Puis en 1998, il a quitté le Paris Saint-Germain pour revenir ici au Brésil. Je m’en souviens parce qu’il a fait un tour d’honneur au Parc des Princes. Il a pleuré, parce que le public l’avait acclamé ce soir-là et lui avait dit au revoir.

 

Revenant au Brésil, il revient à São Paulo, il gagne le championnat de l’Etat de São Paulo contre les Corinthians. Lula s’en souvient encore et surtout, il a été dans la SELEÇĀO, il a gagné la coupe du monde en 1994. Il nous l’a ensuite laissée en 1998. On verra ce qui va se passer l’été prochain.

 

Il a fondé une association qui est devenue une fondation, qui permet d’enseigner à tous les écoliers qui peuvent avoir des difficultés.
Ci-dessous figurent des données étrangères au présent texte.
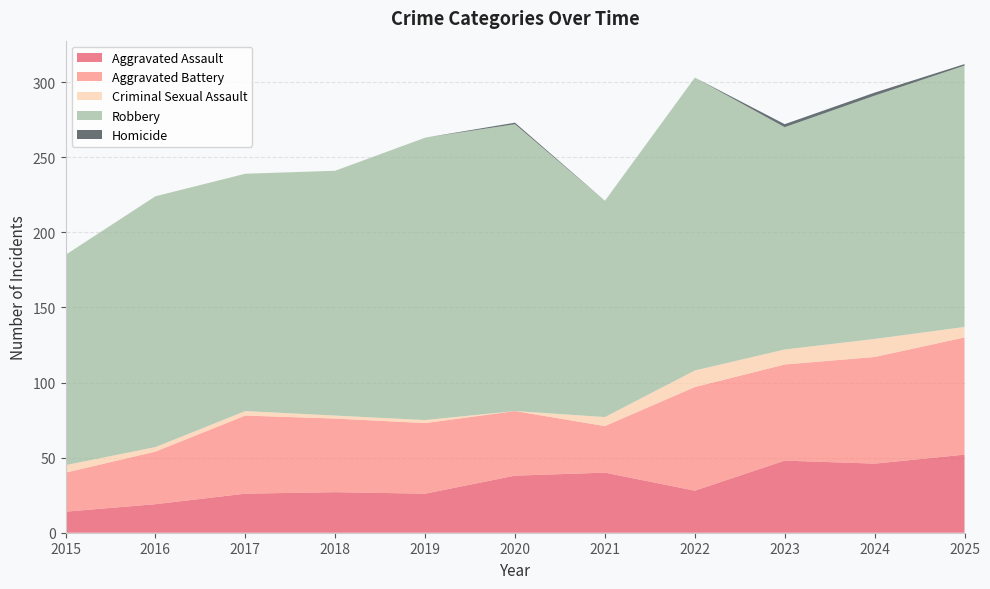

Reading left to right, extract all data points from this chart.

Aggravated Assault: 14	19	26	27	26	38	40	28	48	46	52
Aggravated Battery: 26	35	52	49	47	43	31	69	64	71	78
Criminal Sexual Assault: 5	3	3	2	2	0	6	11	10	12	7
Robbery: 140	167	158	163	188	191	144	195	148	162	174
Homicide: 0	0	0	0	0	1	0	0	2	2	1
Pas simplement les savoirs fondamentaux, mais le sport, la culture, le théâtre, le spectacle. Des milliers d’écoliers ont pu être ainsi accompagnés, parfois sauvés. Il le fait avec un autre footballeur qui a porté le maillot du Paris Saint-Germain, Leonardo, qui est revenu d’ailleurs, parce qu’il a eu quelques petits problèmes à Paris, mais ce n’est pas lui que l’on distingue aujourd’hui, donc, on a une pensée pour lui.

 

Je voudrais exprimer, là encore, notre reconnaissance pour tout ce qu’a fait RAI pour le football, pour le sport, pour l’école, pour l’éducation et pour le savoir. Il y a deux ambassadeurs de France au Brésil, il y a l’officiel, qui est ici présent et que je salue, et puis, il y a Rai qui est le deuxième ambassadeur de France au Brésil.

 

Monsieur Rai, au nom de la République française, je vous nomme Chevalier de la Légion d’Honneur.